AVAILABLE DATA:
● ● ● ●

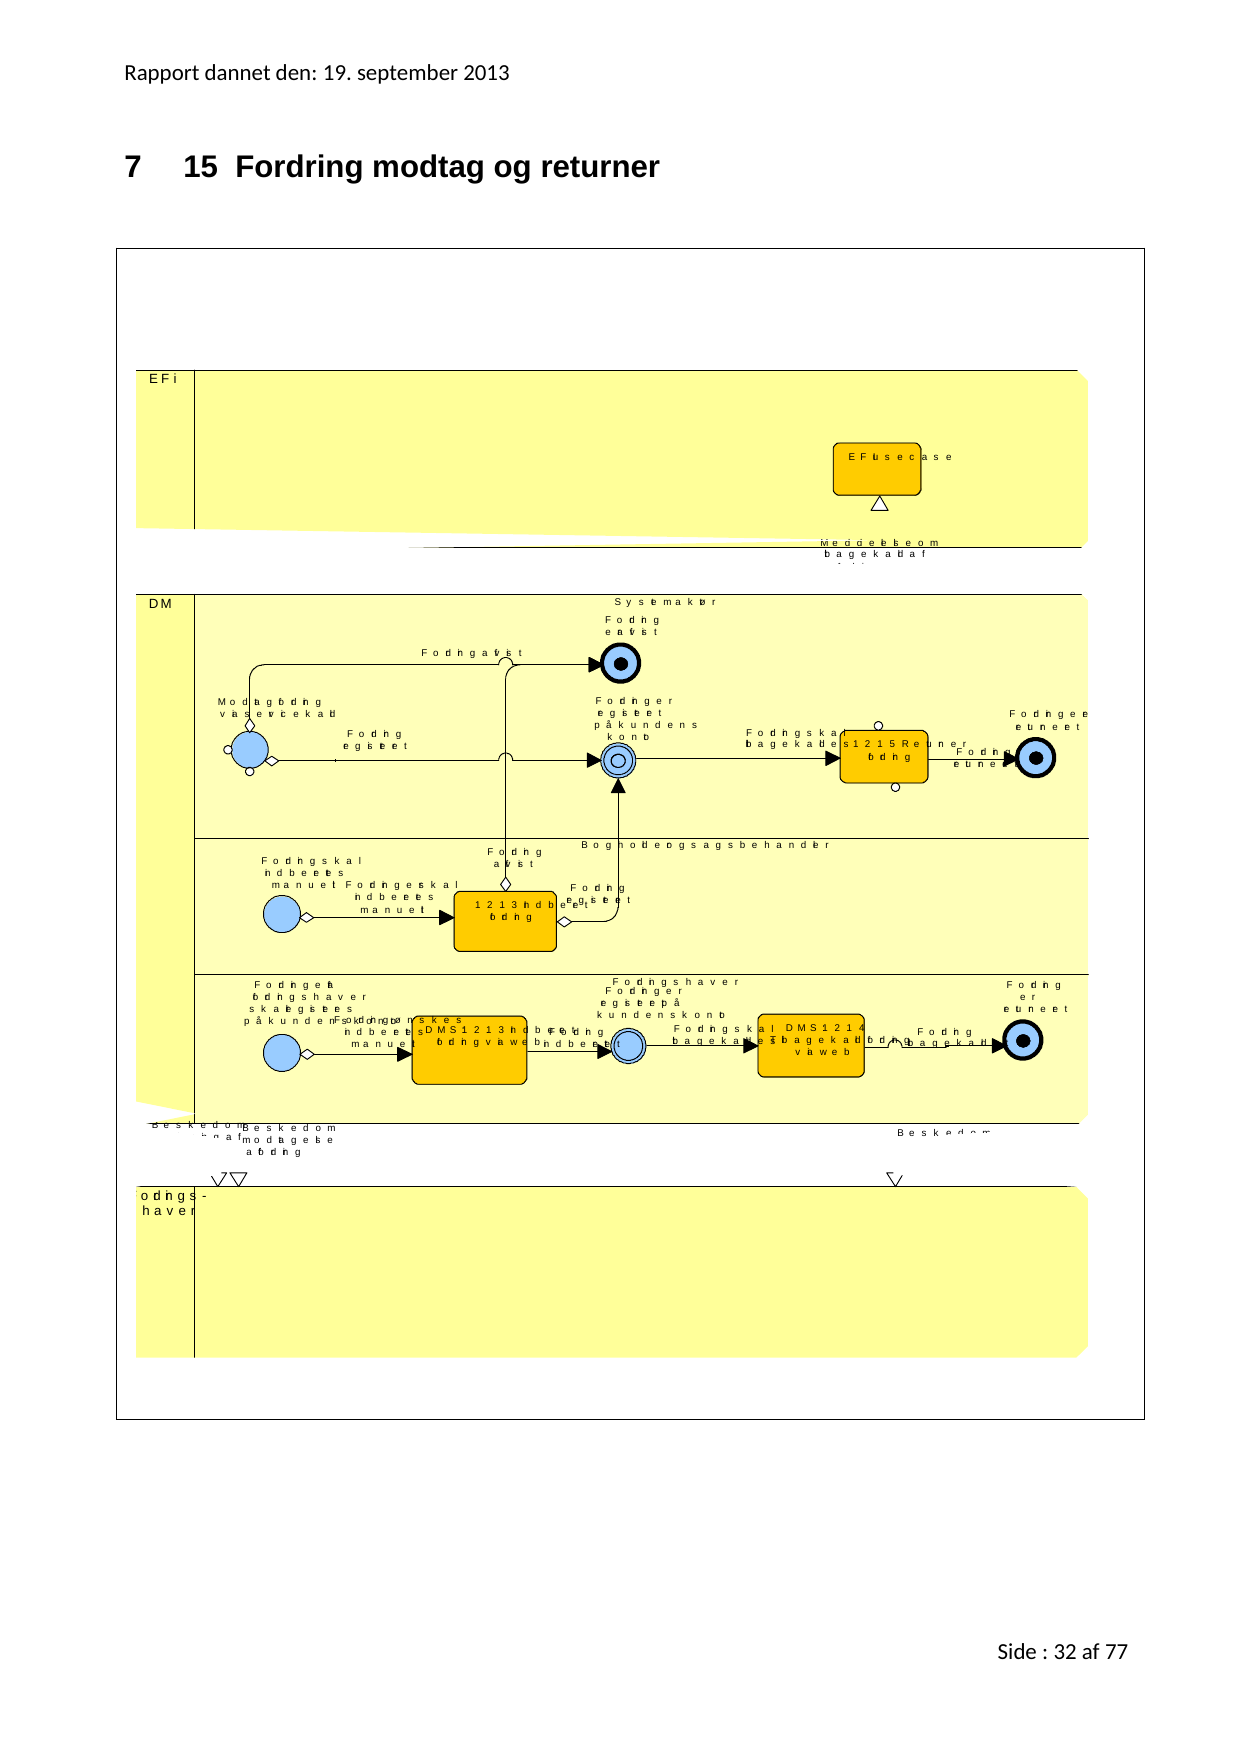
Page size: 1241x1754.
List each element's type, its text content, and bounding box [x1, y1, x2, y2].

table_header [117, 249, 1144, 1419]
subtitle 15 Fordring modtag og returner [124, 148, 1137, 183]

● ● ● ●

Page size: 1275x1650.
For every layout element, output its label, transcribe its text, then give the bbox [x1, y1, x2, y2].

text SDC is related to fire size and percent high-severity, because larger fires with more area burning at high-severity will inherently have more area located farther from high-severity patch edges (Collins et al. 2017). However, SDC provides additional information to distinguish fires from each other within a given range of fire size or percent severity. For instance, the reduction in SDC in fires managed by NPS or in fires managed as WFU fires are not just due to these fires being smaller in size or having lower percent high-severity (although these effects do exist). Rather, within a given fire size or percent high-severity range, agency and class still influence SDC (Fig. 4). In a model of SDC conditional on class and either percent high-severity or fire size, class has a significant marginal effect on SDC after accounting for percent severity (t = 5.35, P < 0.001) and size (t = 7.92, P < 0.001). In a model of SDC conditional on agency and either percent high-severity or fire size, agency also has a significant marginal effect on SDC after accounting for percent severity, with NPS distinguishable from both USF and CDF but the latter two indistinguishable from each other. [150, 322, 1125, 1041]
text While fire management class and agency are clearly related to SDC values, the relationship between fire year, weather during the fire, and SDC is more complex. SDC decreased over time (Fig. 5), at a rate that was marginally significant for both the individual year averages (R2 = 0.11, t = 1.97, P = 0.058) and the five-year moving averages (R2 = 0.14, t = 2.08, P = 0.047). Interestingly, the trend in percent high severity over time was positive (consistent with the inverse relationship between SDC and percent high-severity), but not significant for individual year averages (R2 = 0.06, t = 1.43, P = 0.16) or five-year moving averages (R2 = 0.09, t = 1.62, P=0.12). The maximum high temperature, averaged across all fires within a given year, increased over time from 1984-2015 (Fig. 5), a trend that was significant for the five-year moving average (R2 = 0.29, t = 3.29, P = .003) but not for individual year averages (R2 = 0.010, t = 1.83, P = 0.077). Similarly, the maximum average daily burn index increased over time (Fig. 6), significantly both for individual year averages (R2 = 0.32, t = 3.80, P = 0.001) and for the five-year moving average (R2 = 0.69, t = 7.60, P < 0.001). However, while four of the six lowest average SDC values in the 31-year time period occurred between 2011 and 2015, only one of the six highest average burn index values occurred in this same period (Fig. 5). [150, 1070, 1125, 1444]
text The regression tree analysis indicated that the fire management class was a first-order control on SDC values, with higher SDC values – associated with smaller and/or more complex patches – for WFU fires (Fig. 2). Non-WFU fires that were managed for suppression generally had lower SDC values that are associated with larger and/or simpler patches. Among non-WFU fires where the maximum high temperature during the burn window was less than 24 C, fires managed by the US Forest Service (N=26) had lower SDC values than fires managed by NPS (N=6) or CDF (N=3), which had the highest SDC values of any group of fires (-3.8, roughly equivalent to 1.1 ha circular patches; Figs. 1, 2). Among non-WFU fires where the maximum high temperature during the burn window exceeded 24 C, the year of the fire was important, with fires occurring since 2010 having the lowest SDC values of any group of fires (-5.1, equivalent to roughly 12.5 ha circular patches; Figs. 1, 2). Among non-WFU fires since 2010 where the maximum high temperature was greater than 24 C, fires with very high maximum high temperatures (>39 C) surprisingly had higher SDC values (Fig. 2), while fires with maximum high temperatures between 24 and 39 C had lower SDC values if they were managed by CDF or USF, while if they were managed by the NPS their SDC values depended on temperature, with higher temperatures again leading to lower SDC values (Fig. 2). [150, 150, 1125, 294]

● ● ● ●

EXERCISE OBJECTIVE:
Every line in the data that holds the string "Page" should be returned.

EXERCISE RESPONSE:
Page size: 1241x1754.
Page size: 1275x1650.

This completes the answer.